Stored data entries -
-----

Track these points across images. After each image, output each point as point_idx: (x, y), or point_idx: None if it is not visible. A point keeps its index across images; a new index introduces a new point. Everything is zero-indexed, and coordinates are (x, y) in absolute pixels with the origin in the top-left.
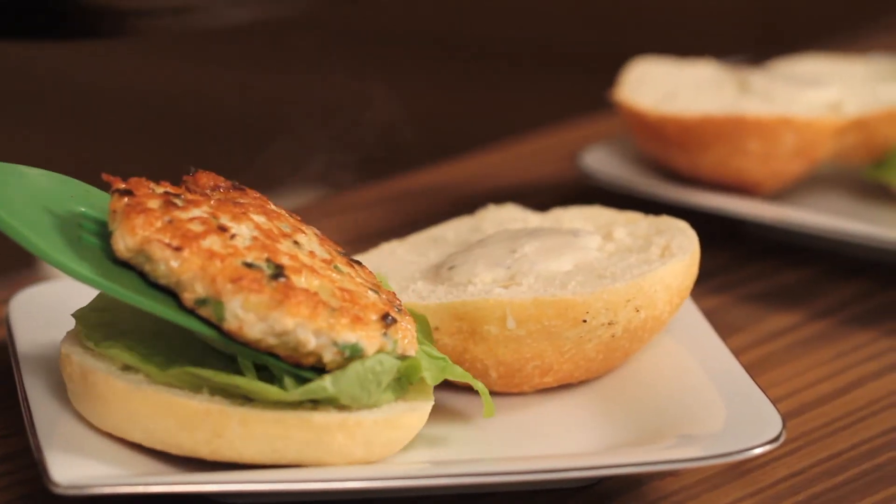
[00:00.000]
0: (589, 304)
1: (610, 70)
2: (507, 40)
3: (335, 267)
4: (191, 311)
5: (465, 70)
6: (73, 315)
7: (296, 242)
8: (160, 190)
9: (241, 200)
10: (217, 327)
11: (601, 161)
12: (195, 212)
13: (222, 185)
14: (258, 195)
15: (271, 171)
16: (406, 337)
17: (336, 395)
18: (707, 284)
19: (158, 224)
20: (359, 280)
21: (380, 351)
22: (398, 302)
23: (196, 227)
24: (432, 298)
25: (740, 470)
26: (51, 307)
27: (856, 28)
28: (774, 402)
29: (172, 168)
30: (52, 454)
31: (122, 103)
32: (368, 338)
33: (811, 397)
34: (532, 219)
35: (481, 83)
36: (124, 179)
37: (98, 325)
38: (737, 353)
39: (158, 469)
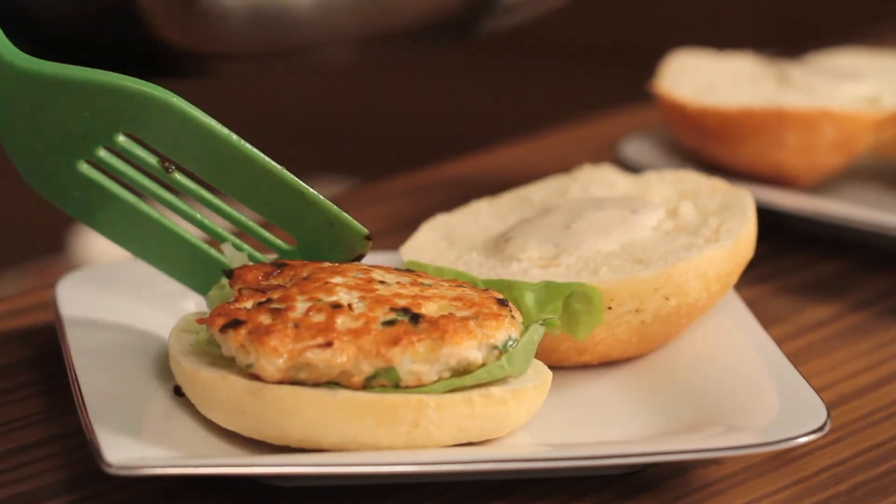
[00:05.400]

-----

TASK BRIEF - If a record holds a picture, leave the picture out and copy the rest exactly.

ANSWER FOR THIS EXERCISE -
Track these points across images. After each image, output each point as point_idx: (x, y), or point_idx: None if it is not visible. A point keeps its index across images; a new index introduces a new point. Everything is zero-indexed, and coordinates are (x, y) in absolute pixels with the origin in the top-left.
[00:00.000]
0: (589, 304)
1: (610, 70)
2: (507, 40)
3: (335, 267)
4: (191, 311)
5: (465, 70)
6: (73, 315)
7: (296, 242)
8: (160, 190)
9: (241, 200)
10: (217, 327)
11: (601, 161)
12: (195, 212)
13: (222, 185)
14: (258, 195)
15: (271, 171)
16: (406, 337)
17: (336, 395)
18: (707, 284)
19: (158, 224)
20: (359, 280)
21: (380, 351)
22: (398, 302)
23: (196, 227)
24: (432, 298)
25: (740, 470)
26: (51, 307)
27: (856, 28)
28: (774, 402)
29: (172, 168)
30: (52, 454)
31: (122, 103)
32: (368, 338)
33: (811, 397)
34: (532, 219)
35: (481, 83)
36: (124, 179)
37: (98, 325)
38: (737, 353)
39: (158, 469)
[00:05.400]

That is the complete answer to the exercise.